Scathing Book Reviews of Twilight (Book 1, the Twilight Saga) by Stephanie Meyer

The Twilight Saga by Stephanie Meyer is one of those success stories that every publisher dreams of, and that every writer dreams of as well. One indicator of success? Over 1,800 book reviews of Twilight as of July 2008, for crying out loud! That’s 9 times as many as “The Sound and the Fury”.  If nothing else, that speaks to how deep the fangs are on this sucker, and probably something about the decline of civilization.

The Twilight Saga tells the story of starcrossed love between a woman and a bloodsucker, and no, it’s not the story of Anne Hathaway and her Con-Man boyfriend.

Nope, its that same old story, Boy Meets Girl, Girl Loves Boy, Boy’s Vampiric Blood Lust causes relationship troubles.
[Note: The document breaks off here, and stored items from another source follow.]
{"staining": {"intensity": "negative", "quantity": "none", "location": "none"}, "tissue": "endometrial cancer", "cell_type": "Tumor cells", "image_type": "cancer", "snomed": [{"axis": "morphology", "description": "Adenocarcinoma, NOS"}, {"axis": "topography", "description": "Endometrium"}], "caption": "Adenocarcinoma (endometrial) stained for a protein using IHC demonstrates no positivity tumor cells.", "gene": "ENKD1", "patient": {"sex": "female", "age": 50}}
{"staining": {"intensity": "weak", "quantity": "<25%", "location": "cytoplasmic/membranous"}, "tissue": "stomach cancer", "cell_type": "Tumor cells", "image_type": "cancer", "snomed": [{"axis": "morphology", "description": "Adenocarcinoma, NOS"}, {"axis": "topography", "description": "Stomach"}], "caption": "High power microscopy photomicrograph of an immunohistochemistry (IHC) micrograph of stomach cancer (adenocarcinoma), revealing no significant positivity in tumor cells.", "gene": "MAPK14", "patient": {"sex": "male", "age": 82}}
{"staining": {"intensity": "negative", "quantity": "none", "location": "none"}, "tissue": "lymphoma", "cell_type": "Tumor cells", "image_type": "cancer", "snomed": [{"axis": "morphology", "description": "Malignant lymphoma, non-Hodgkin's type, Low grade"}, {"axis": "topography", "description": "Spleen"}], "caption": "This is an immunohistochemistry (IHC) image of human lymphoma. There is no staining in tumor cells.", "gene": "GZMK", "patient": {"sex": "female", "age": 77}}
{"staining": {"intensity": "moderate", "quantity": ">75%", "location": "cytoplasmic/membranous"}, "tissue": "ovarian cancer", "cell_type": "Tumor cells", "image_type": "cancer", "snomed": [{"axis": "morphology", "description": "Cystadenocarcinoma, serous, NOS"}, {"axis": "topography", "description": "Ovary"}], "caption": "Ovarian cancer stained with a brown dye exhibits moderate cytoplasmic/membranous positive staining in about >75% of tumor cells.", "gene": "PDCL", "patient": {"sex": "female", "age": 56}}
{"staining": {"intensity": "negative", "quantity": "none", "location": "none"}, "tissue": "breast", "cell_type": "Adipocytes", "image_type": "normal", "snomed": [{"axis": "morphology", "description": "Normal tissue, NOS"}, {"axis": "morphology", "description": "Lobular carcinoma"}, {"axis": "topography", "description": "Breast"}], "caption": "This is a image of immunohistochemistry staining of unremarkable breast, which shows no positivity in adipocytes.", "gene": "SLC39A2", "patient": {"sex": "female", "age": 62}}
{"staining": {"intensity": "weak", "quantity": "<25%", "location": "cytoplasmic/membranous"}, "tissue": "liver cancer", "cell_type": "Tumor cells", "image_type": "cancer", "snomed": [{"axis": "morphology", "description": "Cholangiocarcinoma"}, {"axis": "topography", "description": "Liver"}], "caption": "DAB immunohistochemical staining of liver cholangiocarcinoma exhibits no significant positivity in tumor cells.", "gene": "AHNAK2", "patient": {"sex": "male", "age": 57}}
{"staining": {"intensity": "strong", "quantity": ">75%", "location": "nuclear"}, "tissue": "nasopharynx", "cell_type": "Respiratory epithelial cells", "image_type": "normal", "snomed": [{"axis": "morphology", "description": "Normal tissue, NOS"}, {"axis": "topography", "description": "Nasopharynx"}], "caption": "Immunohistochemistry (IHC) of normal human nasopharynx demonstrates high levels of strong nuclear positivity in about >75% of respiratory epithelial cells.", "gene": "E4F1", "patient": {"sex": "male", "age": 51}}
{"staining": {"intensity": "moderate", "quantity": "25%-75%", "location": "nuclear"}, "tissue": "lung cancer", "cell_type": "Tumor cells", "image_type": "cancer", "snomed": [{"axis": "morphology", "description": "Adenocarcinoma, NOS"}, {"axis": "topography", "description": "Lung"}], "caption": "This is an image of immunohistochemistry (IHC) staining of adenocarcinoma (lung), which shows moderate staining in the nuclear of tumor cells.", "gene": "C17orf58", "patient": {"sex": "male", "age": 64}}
You have to give kudos to Meyer for finding ways to mix the romantic and horror genres in a way that is profitable and fulfilling to many readers, but according to these Book Reviews, Twilight, and by extension the Twilight Saga, sucks:

Oh God. I don’t know where to start on the 2389471829 things wrong with this book.

…and:

I felt that the story itself was very boring. A girl falls in love with a good looking face to the point where she’s willing to give up all her friends, her family, her life, even her soul. Sounds like an alcoholic or a drug addict. Apparently the boy feels the same way too but he’s more in love with her smell.

…and from the same review:

It’s all pretty shallow. If Edward was fugly would she even care? Edward would be like “OMG Bella I love your smell! Plzbe my g/f!!” And Bella would be all ‘”GTFO Creep!” I glared and grimaced!’ You know I’m right!

…and:

I managed to read the first couple hundred pages, but after that it was so dull, trite and clichéd that I just skimmed along, picking up the important plot points along the way. All one of them.

…and:

It is an insult to Harry Potter to even be mentioned in the same sentence with this book.

…and:

200 pages: Nothing has happened.

300 pages: Nothing has happened.

400 pages: NOTHING HAS HAPPENED.

Are you Kidding me?

…and:

I found it difficult to put the book down — except for those moments when I had to stop and shriek at my friends, “SPARKLY VAMPIRES!” or “VAMPIRE BASEBALL!” or “WHY IS BELLA SO STUPID?” These moments came increasingly often as I reached the climactic chapters, until I simply reached the point where I had to stop and flail around laughing.

…and:

This sappy vampire love story manages to validate my distaste for fantasy novels in a way I never thought possible… I would recommend this book for lovesick teenagers, but no one else should ever bother picking it up.

…and:

If you want your teenage daughters to grow up to have no self-esteem and a lifetime of abusive co-dependent relationships, then go ahead, buy this book.

…and this, short, and definitely not sparkly:

WTF? I wasn’t even able to finish this! How do people read this @$!% for entertainment?